Голос Ашрафа звучал искренне. Теперь Тори понимала его доводы.
С одной стороны, ей хотелось сказать, что она сделает все для их сына. С другой, в ней говорил инстинкт самосохранения, протестуя против брака, основанного не на любви.
Перед ее глазами стоял брак ее родителей. Если между ними и были когда-то нежные чувства, то быстро угасли. Осталась лишь форма, фикция, видимость счастливой семьи, годной лишь для того, чтобы утолить честолюбие и завоевать голоса.
Тори знала, что такой брак ей не нужен.
— Мне… — Она встретилась с ним взглядом, и в горле ее пересохло. Она разрывалась между желанием сделать все для Оливера и страхом оказаться в положении ее матери. — Мне нужно время, чтобы подумать.
Он медленно кивнул:
— Конечно. Я понимаю.
Но это было не то, что говорили его глаза. Он был большой человек. Король. Но так ли велико было его терпение?
Глава 8
Через четыре дня Тори убедилась, что терпения у Ашрафа достаточно. Во всяком случае, больше, чем у нее.

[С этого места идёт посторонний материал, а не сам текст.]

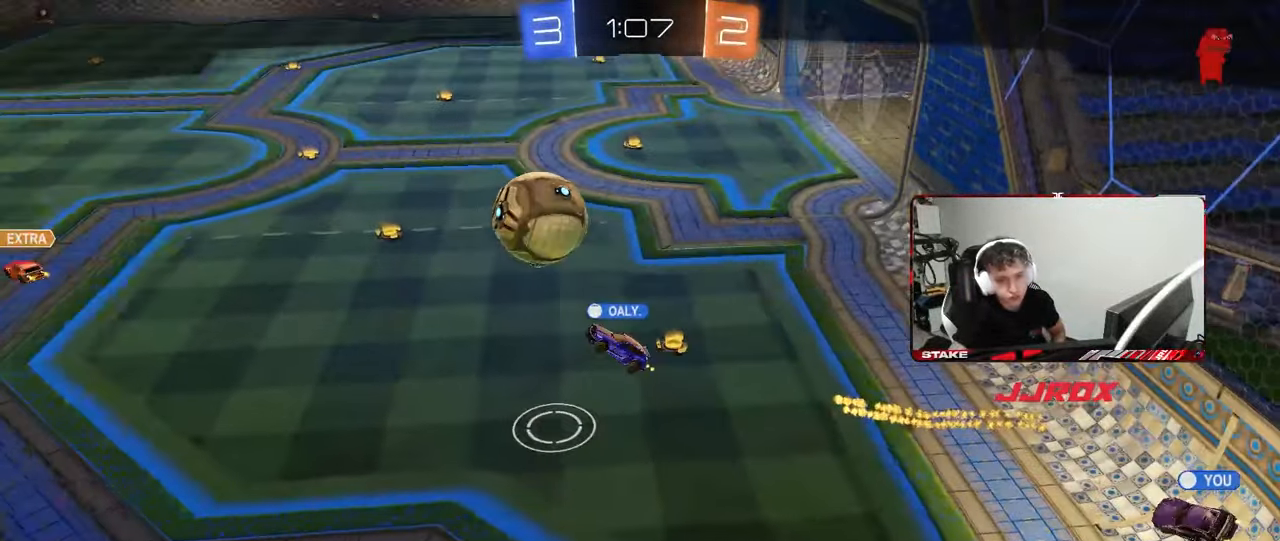
{"keys": [], "mouse": ["right"], "mouse_move": "still", "events": [[33, "mouse_right", "down"], [183, "mouse_right", "up"], [217, "mouse_right", "down"], [417, "mouse_right", "up"], [467, "mouse_right", "down"]]}
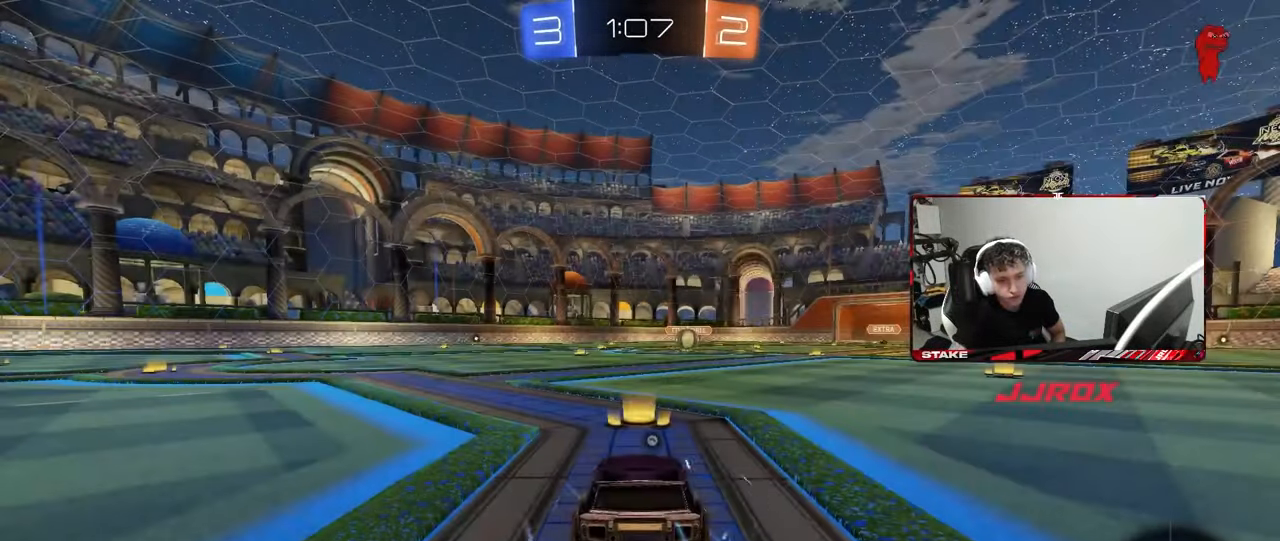
{"keys": [], "mouse": ["right"], "mouse_move": "up-right", "events": [[150, "mouse_right", "up"], [183, "mouse_right", "down"], [383, "mouse_right", "up"], [433, "mouse_right", "down"]]}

Кровь прилила к ее щекам, когда она поняла, что хочет, чтобы он первый сделал шаг и вывел их из этого тупика.
С каждым днем ей все труднее было противостоять его обаянию.
Каждый вечер он приходил в ее комнаты, чтобы поужинать и провести время с Оливером.
О браке он больше не заговаривал, но много шутил, рассказывал анекдоты и с готовностью отвечал на ее вопросы. Что побуждало ее поднимать темы, в которых разница в их взглядах вела к интересным дебатам.
Дебатам — не спорам. В отличие от ее отца Ашраф никогда не пытался навязать свою точку зрения.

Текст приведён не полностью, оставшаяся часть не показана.